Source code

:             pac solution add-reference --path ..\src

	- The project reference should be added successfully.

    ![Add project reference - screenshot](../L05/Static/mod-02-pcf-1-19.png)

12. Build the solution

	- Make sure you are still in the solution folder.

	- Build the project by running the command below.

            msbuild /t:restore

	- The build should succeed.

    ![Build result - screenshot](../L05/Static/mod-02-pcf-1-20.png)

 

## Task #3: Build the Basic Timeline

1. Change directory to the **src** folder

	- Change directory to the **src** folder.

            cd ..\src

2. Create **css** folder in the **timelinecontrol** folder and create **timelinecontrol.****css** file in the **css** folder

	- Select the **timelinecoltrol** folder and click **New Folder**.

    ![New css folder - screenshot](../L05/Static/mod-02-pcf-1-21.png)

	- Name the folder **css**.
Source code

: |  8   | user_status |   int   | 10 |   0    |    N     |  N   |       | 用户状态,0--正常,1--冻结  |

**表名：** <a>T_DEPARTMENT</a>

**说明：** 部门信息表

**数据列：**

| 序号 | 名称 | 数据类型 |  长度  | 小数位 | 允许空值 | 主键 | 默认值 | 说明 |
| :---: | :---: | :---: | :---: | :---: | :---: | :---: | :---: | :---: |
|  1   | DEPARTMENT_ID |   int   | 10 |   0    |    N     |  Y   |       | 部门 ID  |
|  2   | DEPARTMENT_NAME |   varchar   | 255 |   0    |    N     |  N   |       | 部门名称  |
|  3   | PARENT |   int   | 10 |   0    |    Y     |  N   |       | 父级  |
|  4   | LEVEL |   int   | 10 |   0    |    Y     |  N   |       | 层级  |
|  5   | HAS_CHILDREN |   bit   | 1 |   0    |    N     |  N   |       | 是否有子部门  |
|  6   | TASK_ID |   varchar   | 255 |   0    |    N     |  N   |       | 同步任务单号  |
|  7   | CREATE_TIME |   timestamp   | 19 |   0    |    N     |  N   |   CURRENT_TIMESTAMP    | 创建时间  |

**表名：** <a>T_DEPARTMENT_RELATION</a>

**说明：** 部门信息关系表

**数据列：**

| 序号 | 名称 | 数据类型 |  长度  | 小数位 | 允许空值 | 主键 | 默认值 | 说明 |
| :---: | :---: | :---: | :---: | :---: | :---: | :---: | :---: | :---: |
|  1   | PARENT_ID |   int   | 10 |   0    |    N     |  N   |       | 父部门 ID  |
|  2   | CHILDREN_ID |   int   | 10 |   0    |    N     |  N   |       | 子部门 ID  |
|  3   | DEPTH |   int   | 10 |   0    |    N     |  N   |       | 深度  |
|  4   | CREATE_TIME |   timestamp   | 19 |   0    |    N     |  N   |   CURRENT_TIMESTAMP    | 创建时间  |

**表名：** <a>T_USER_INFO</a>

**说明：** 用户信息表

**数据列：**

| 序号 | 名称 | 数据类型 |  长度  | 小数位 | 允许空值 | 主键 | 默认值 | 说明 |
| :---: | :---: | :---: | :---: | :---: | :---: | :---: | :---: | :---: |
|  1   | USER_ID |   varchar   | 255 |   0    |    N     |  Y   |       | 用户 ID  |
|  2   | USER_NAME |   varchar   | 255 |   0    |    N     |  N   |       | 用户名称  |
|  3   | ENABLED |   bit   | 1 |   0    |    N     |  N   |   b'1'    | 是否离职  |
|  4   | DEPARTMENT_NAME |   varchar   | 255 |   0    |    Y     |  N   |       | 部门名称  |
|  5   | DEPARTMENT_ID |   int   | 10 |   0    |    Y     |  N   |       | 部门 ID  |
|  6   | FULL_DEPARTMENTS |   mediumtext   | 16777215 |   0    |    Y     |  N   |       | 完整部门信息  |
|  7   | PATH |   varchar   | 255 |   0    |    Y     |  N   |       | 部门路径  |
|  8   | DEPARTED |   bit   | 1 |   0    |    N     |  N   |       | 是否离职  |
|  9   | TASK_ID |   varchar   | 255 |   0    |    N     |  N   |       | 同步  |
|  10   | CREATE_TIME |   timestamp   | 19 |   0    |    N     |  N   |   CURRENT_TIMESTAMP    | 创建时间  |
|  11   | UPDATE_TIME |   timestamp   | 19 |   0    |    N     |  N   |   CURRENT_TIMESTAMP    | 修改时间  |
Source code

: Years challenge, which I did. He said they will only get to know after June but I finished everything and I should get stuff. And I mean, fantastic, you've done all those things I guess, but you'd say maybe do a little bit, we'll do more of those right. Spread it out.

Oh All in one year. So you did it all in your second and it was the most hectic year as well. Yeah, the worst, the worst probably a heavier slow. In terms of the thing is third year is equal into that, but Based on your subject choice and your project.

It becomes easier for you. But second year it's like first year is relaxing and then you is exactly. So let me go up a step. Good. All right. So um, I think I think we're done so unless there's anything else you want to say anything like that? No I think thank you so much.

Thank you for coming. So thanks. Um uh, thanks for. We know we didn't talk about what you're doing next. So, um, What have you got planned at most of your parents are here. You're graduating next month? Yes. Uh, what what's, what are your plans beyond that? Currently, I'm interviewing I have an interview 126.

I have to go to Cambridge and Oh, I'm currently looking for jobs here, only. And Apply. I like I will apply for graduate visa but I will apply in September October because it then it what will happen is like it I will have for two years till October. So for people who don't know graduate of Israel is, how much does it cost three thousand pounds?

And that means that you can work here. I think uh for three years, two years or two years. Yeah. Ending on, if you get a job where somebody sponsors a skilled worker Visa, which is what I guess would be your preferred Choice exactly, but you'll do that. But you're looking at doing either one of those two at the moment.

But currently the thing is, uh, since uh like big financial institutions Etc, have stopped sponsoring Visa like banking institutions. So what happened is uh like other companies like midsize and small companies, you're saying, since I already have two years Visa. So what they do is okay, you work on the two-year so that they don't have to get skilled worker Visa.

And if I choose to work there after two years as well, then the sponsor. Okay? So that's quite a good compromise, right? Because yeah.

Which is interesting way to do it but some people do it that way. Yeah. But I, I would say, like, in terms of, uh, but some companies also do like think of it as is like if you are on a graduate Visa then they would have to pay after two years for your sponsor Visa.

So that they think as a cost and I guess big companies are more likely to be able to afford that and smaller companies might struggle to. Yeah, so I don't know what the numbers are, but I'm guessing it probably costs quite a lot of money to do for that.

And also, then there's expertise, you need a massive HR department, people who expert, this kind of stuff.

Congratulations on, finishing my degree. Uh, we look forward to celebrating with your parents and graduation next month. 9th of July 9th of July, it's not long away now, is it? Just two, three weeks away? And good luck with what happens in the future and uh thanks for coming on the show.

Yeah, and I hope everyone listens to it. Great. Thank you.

=======

Return the data above in full. Keep every line exactly as it is.

Source code

:             pac solution add-reference --path ..\src

	- The project reference should be added successfully.

    ![Add project reference - screenshot](../L05/Static/mod-02-pcf-1-19.png)

12. Build the solution

	- Make sure you are still in the solution folder.

	- Build the project by running the command below.

            msbuild /t:restore

	- The build should succeed.

    ![Build result - screenshot](../L05/Static/mod-02-pcf-1-20.png)

 

## Task #3: Build the Basic Timeline

1. Change directory to the **src** folder

	- Change directory to the **src** folder.

            cd ..\src

2. Create **css** folder in the **timelinecontrol** folder and create **timelinecontrol.****css** file in the **css** folder

	- Select the **timelinecoltrol** folder and click **New Folder**.

    ![New css folder - screenshot](../L05/Static/mod-02-pcf-1-21.png)

	- Name the folder **css**.
Source code

: |  8   | user_status |   int   | 10 |   0    |    N     |  N   |       | 用户状态,0--正常,1--冻结  |

**表名：** <a>T_DEPARTMENT</a>

**说明：** 部门信息表

**数据列：**

| 序号 | 名称 | 数据类型 |  长度  | 小数位 | 允许空值 | 主键 | 默认值 | 说明 |
| :---: | :---: | :---: | :---: | :---: | :---: | :---: | :---: | :---: |
|  1   | DEPARTMENT_ID |   int   | 10 |   0    |    N     |  Y   |       | 部门 ID  |
|  2   | DEPARTMENT_NAME |   varchar   | 255 |   0    |    N     |  N   |       | 部门名称  |
|  3   | PARENT |   int   | 10 |   0    |    Y     |  N   |       | 父级  |
|  4   | LEVEL |   int   | 10 |   0    |    Y     |  N   |       | 层级  |
|  5   | HAS_CHILDREN |   bit   | 1 |   0    |    N     |  N   |       | 是否有子部门  |
|  6   | TASK_ID |   varchar   | 255 |   0    |    N     |  N   |       | 同步任务单号  |
|  7   | CREATE_TIME |   timestamp   | 19 |   0    |    N     |  N   |   CURRENT_TIMESTAMP    | 创建时间  |

**表名：** <a>T_DEPARTMENT_RELATION</a>

**说明：** 部门信息关系表

**数据列：**

| 序号 | 名称 | 数据类型 |  长度  | 小数位 | 允许空值 | 主键 | 默认值 | 说明 |
| :---: | :---: | :---: | :---: | :---: | :---: | :---: | :---: | :---: |
|  1   | PARENT_ID |   int   | 10 |   0    |    N     |  N   |       | 父部门 ID  |
|  2   | CHILDREN_ID |   int   | 10 |   0    |    N     |  N   |       | 子部门 ID  |
|  3   | DEPTH |   int   | 10 |   0    |    N     |  N   |       | 深度  |
|  4   | CREATE_TIME |   timestamp   | 19 |   0    |    N     |  N   |   CURRENT_TIMESTAMP    | 创建时间  |

**表名：** <a>T_USER_INFO</a>

**说明：** 用户信息表

**数据列：**

| 序号 | 名称 | 数据类型 |  长度  | 小数位 | 允许空值 | 主键 | 默认值 | 说明 |
| :---: | :---: | :---: | :---: | :---: | :---: | :---: | :---: | :---: |
|  1   | USER_ID |   varchar   | 255 |   0    |    N     |  Y   |       | 用户 ID  |
|  2   | USER_NAME |   varchar   | 255 |   0    |    N     |  N   |       | 用户名称  |
|  3   | ENABLED |   bit   | 1 |   0    |    N     |  N   |   b'1'    | 是否离职  |
|  4   | DEPARTMENT_NAME |   varchar   | 255 |   0    |    Y     |  N   |       | 部门名称  |
|  5   | DEPARTMENT_ID |   int   | 10 |   0    |    Y     |  N   |       | 部门 ID  |
|  6   | FULL_DEPARTMENTS |   mediumtext   | 16777215 |   0    |    Y     |  N   |       | 完整部门信息  |
|  7   | PATH |   varchar   | 255 |   0    |    Y     |  N   |       | 部门路径  |
|  8   | DEPARTED |   bit   | 1 |   0    |    N     |  N   |       | 是否离职  |
|  9   | TASK_ID |   varchar   | 255 |   0    |    N     |  N   |       | 同步  |
|  10   | CREATE_TIME |   timestamp   | 19 |   0    |    N     |  N   |   CURRENT_TIMESTAMP    | 创建时间  |
|  11   | UPDATE_TIME |   timestamp   | 19 |   0    |    N     |  N   |   CURRENT_TIMESTAMP    | 修改时间  |
Source code

: Years challenge, which I did. He said they will only get to know after June but I finished everything and I should get stuff. And I mean, fantastic, you've done all those things I guess, but you'd say maybe do a little bit, we'll do more of those right. Spread it out.

Oh All in one year. So you did it all in your second and it was the most hectic year as well. Yeah, the worst, the worst probably a heavier slow. In terms of the thing is third year is equal into that, but Based on your subject choice and your project.

It becomes easier for you. But second year it's like first year is relaxing and then you is exactly. So let me go up a step. Good. All right. So um, I think I think we're done so unless there's anything else you want to say anything like that? No I think thank you so much.

Thank you for coming. So thanks. Um uh, thanks for. We know we didn't talk about what you're doing next. So, um, What have you got planned at most of your parents are here. You're graduating next month? Yes. Uh, what what's, what are your plans beyond that? Currently, I'm interviewing I have an interview 126.

I have to go to Cambridge and Oh, I'm currently looking for jobs here, only. And Apply. I like I will apply for graduate visa but I will apply in September October because it then it what will happen is like it I will have for two years till October. So for people who don't know graduate of Israel is, how much does it cost three thousand pounds?

And that means that you can work here. I think uh for three years, two years or two years. Yeah. Ending on, if you get a job where somebody sponsors a skilled worker Visa, which is what I guess would be your preferred Choice exactly, but you'll do that. But you're looking at doing either one of those two at the moment.

But currently the thing is, uh, since uh like big financial institutions Etc, have stopped sponsoring Visa like banking institutions. So what happened is uh like other companies like midsize and small companies, you're saying, since I already have two years Visa. So what they do is okay, you work on the two-year so that they don't have to get skilled worker Visa.

And if I choose to work there after two years as well, then the sponsor. Okay? So that's quite a good compromise, right? Because yeah.

Which is interesting way to do it but some people do it that way. Yeah. But I, I would say, like, in terms of, uh, but some companies also do like think of it as is like if you are on a graduate Visa then they would have to pay after two years for your sponsor Visa.

So that they think as a cost and I guess big companies are more likely to be able to afford that and smaller companies might struggle to. Yeah, so I don't know what the numbers are, but I'm guessing it probably costs quite a lot of money to do for that.

And also, then there's expertise, you need a massive HR department, people who expert, this kind of stuff.

Congratulations on, finishing my degree. Uh, we look forward to celebrating with your parents and graduation next month. 9th of July 9th of July, it's not long away now, is it? Just two, three weeks away? And good luck with what happens in the future and uh thanks for coming on the show.

Yeah, and I hope everyone listens to it. Great. Thank you.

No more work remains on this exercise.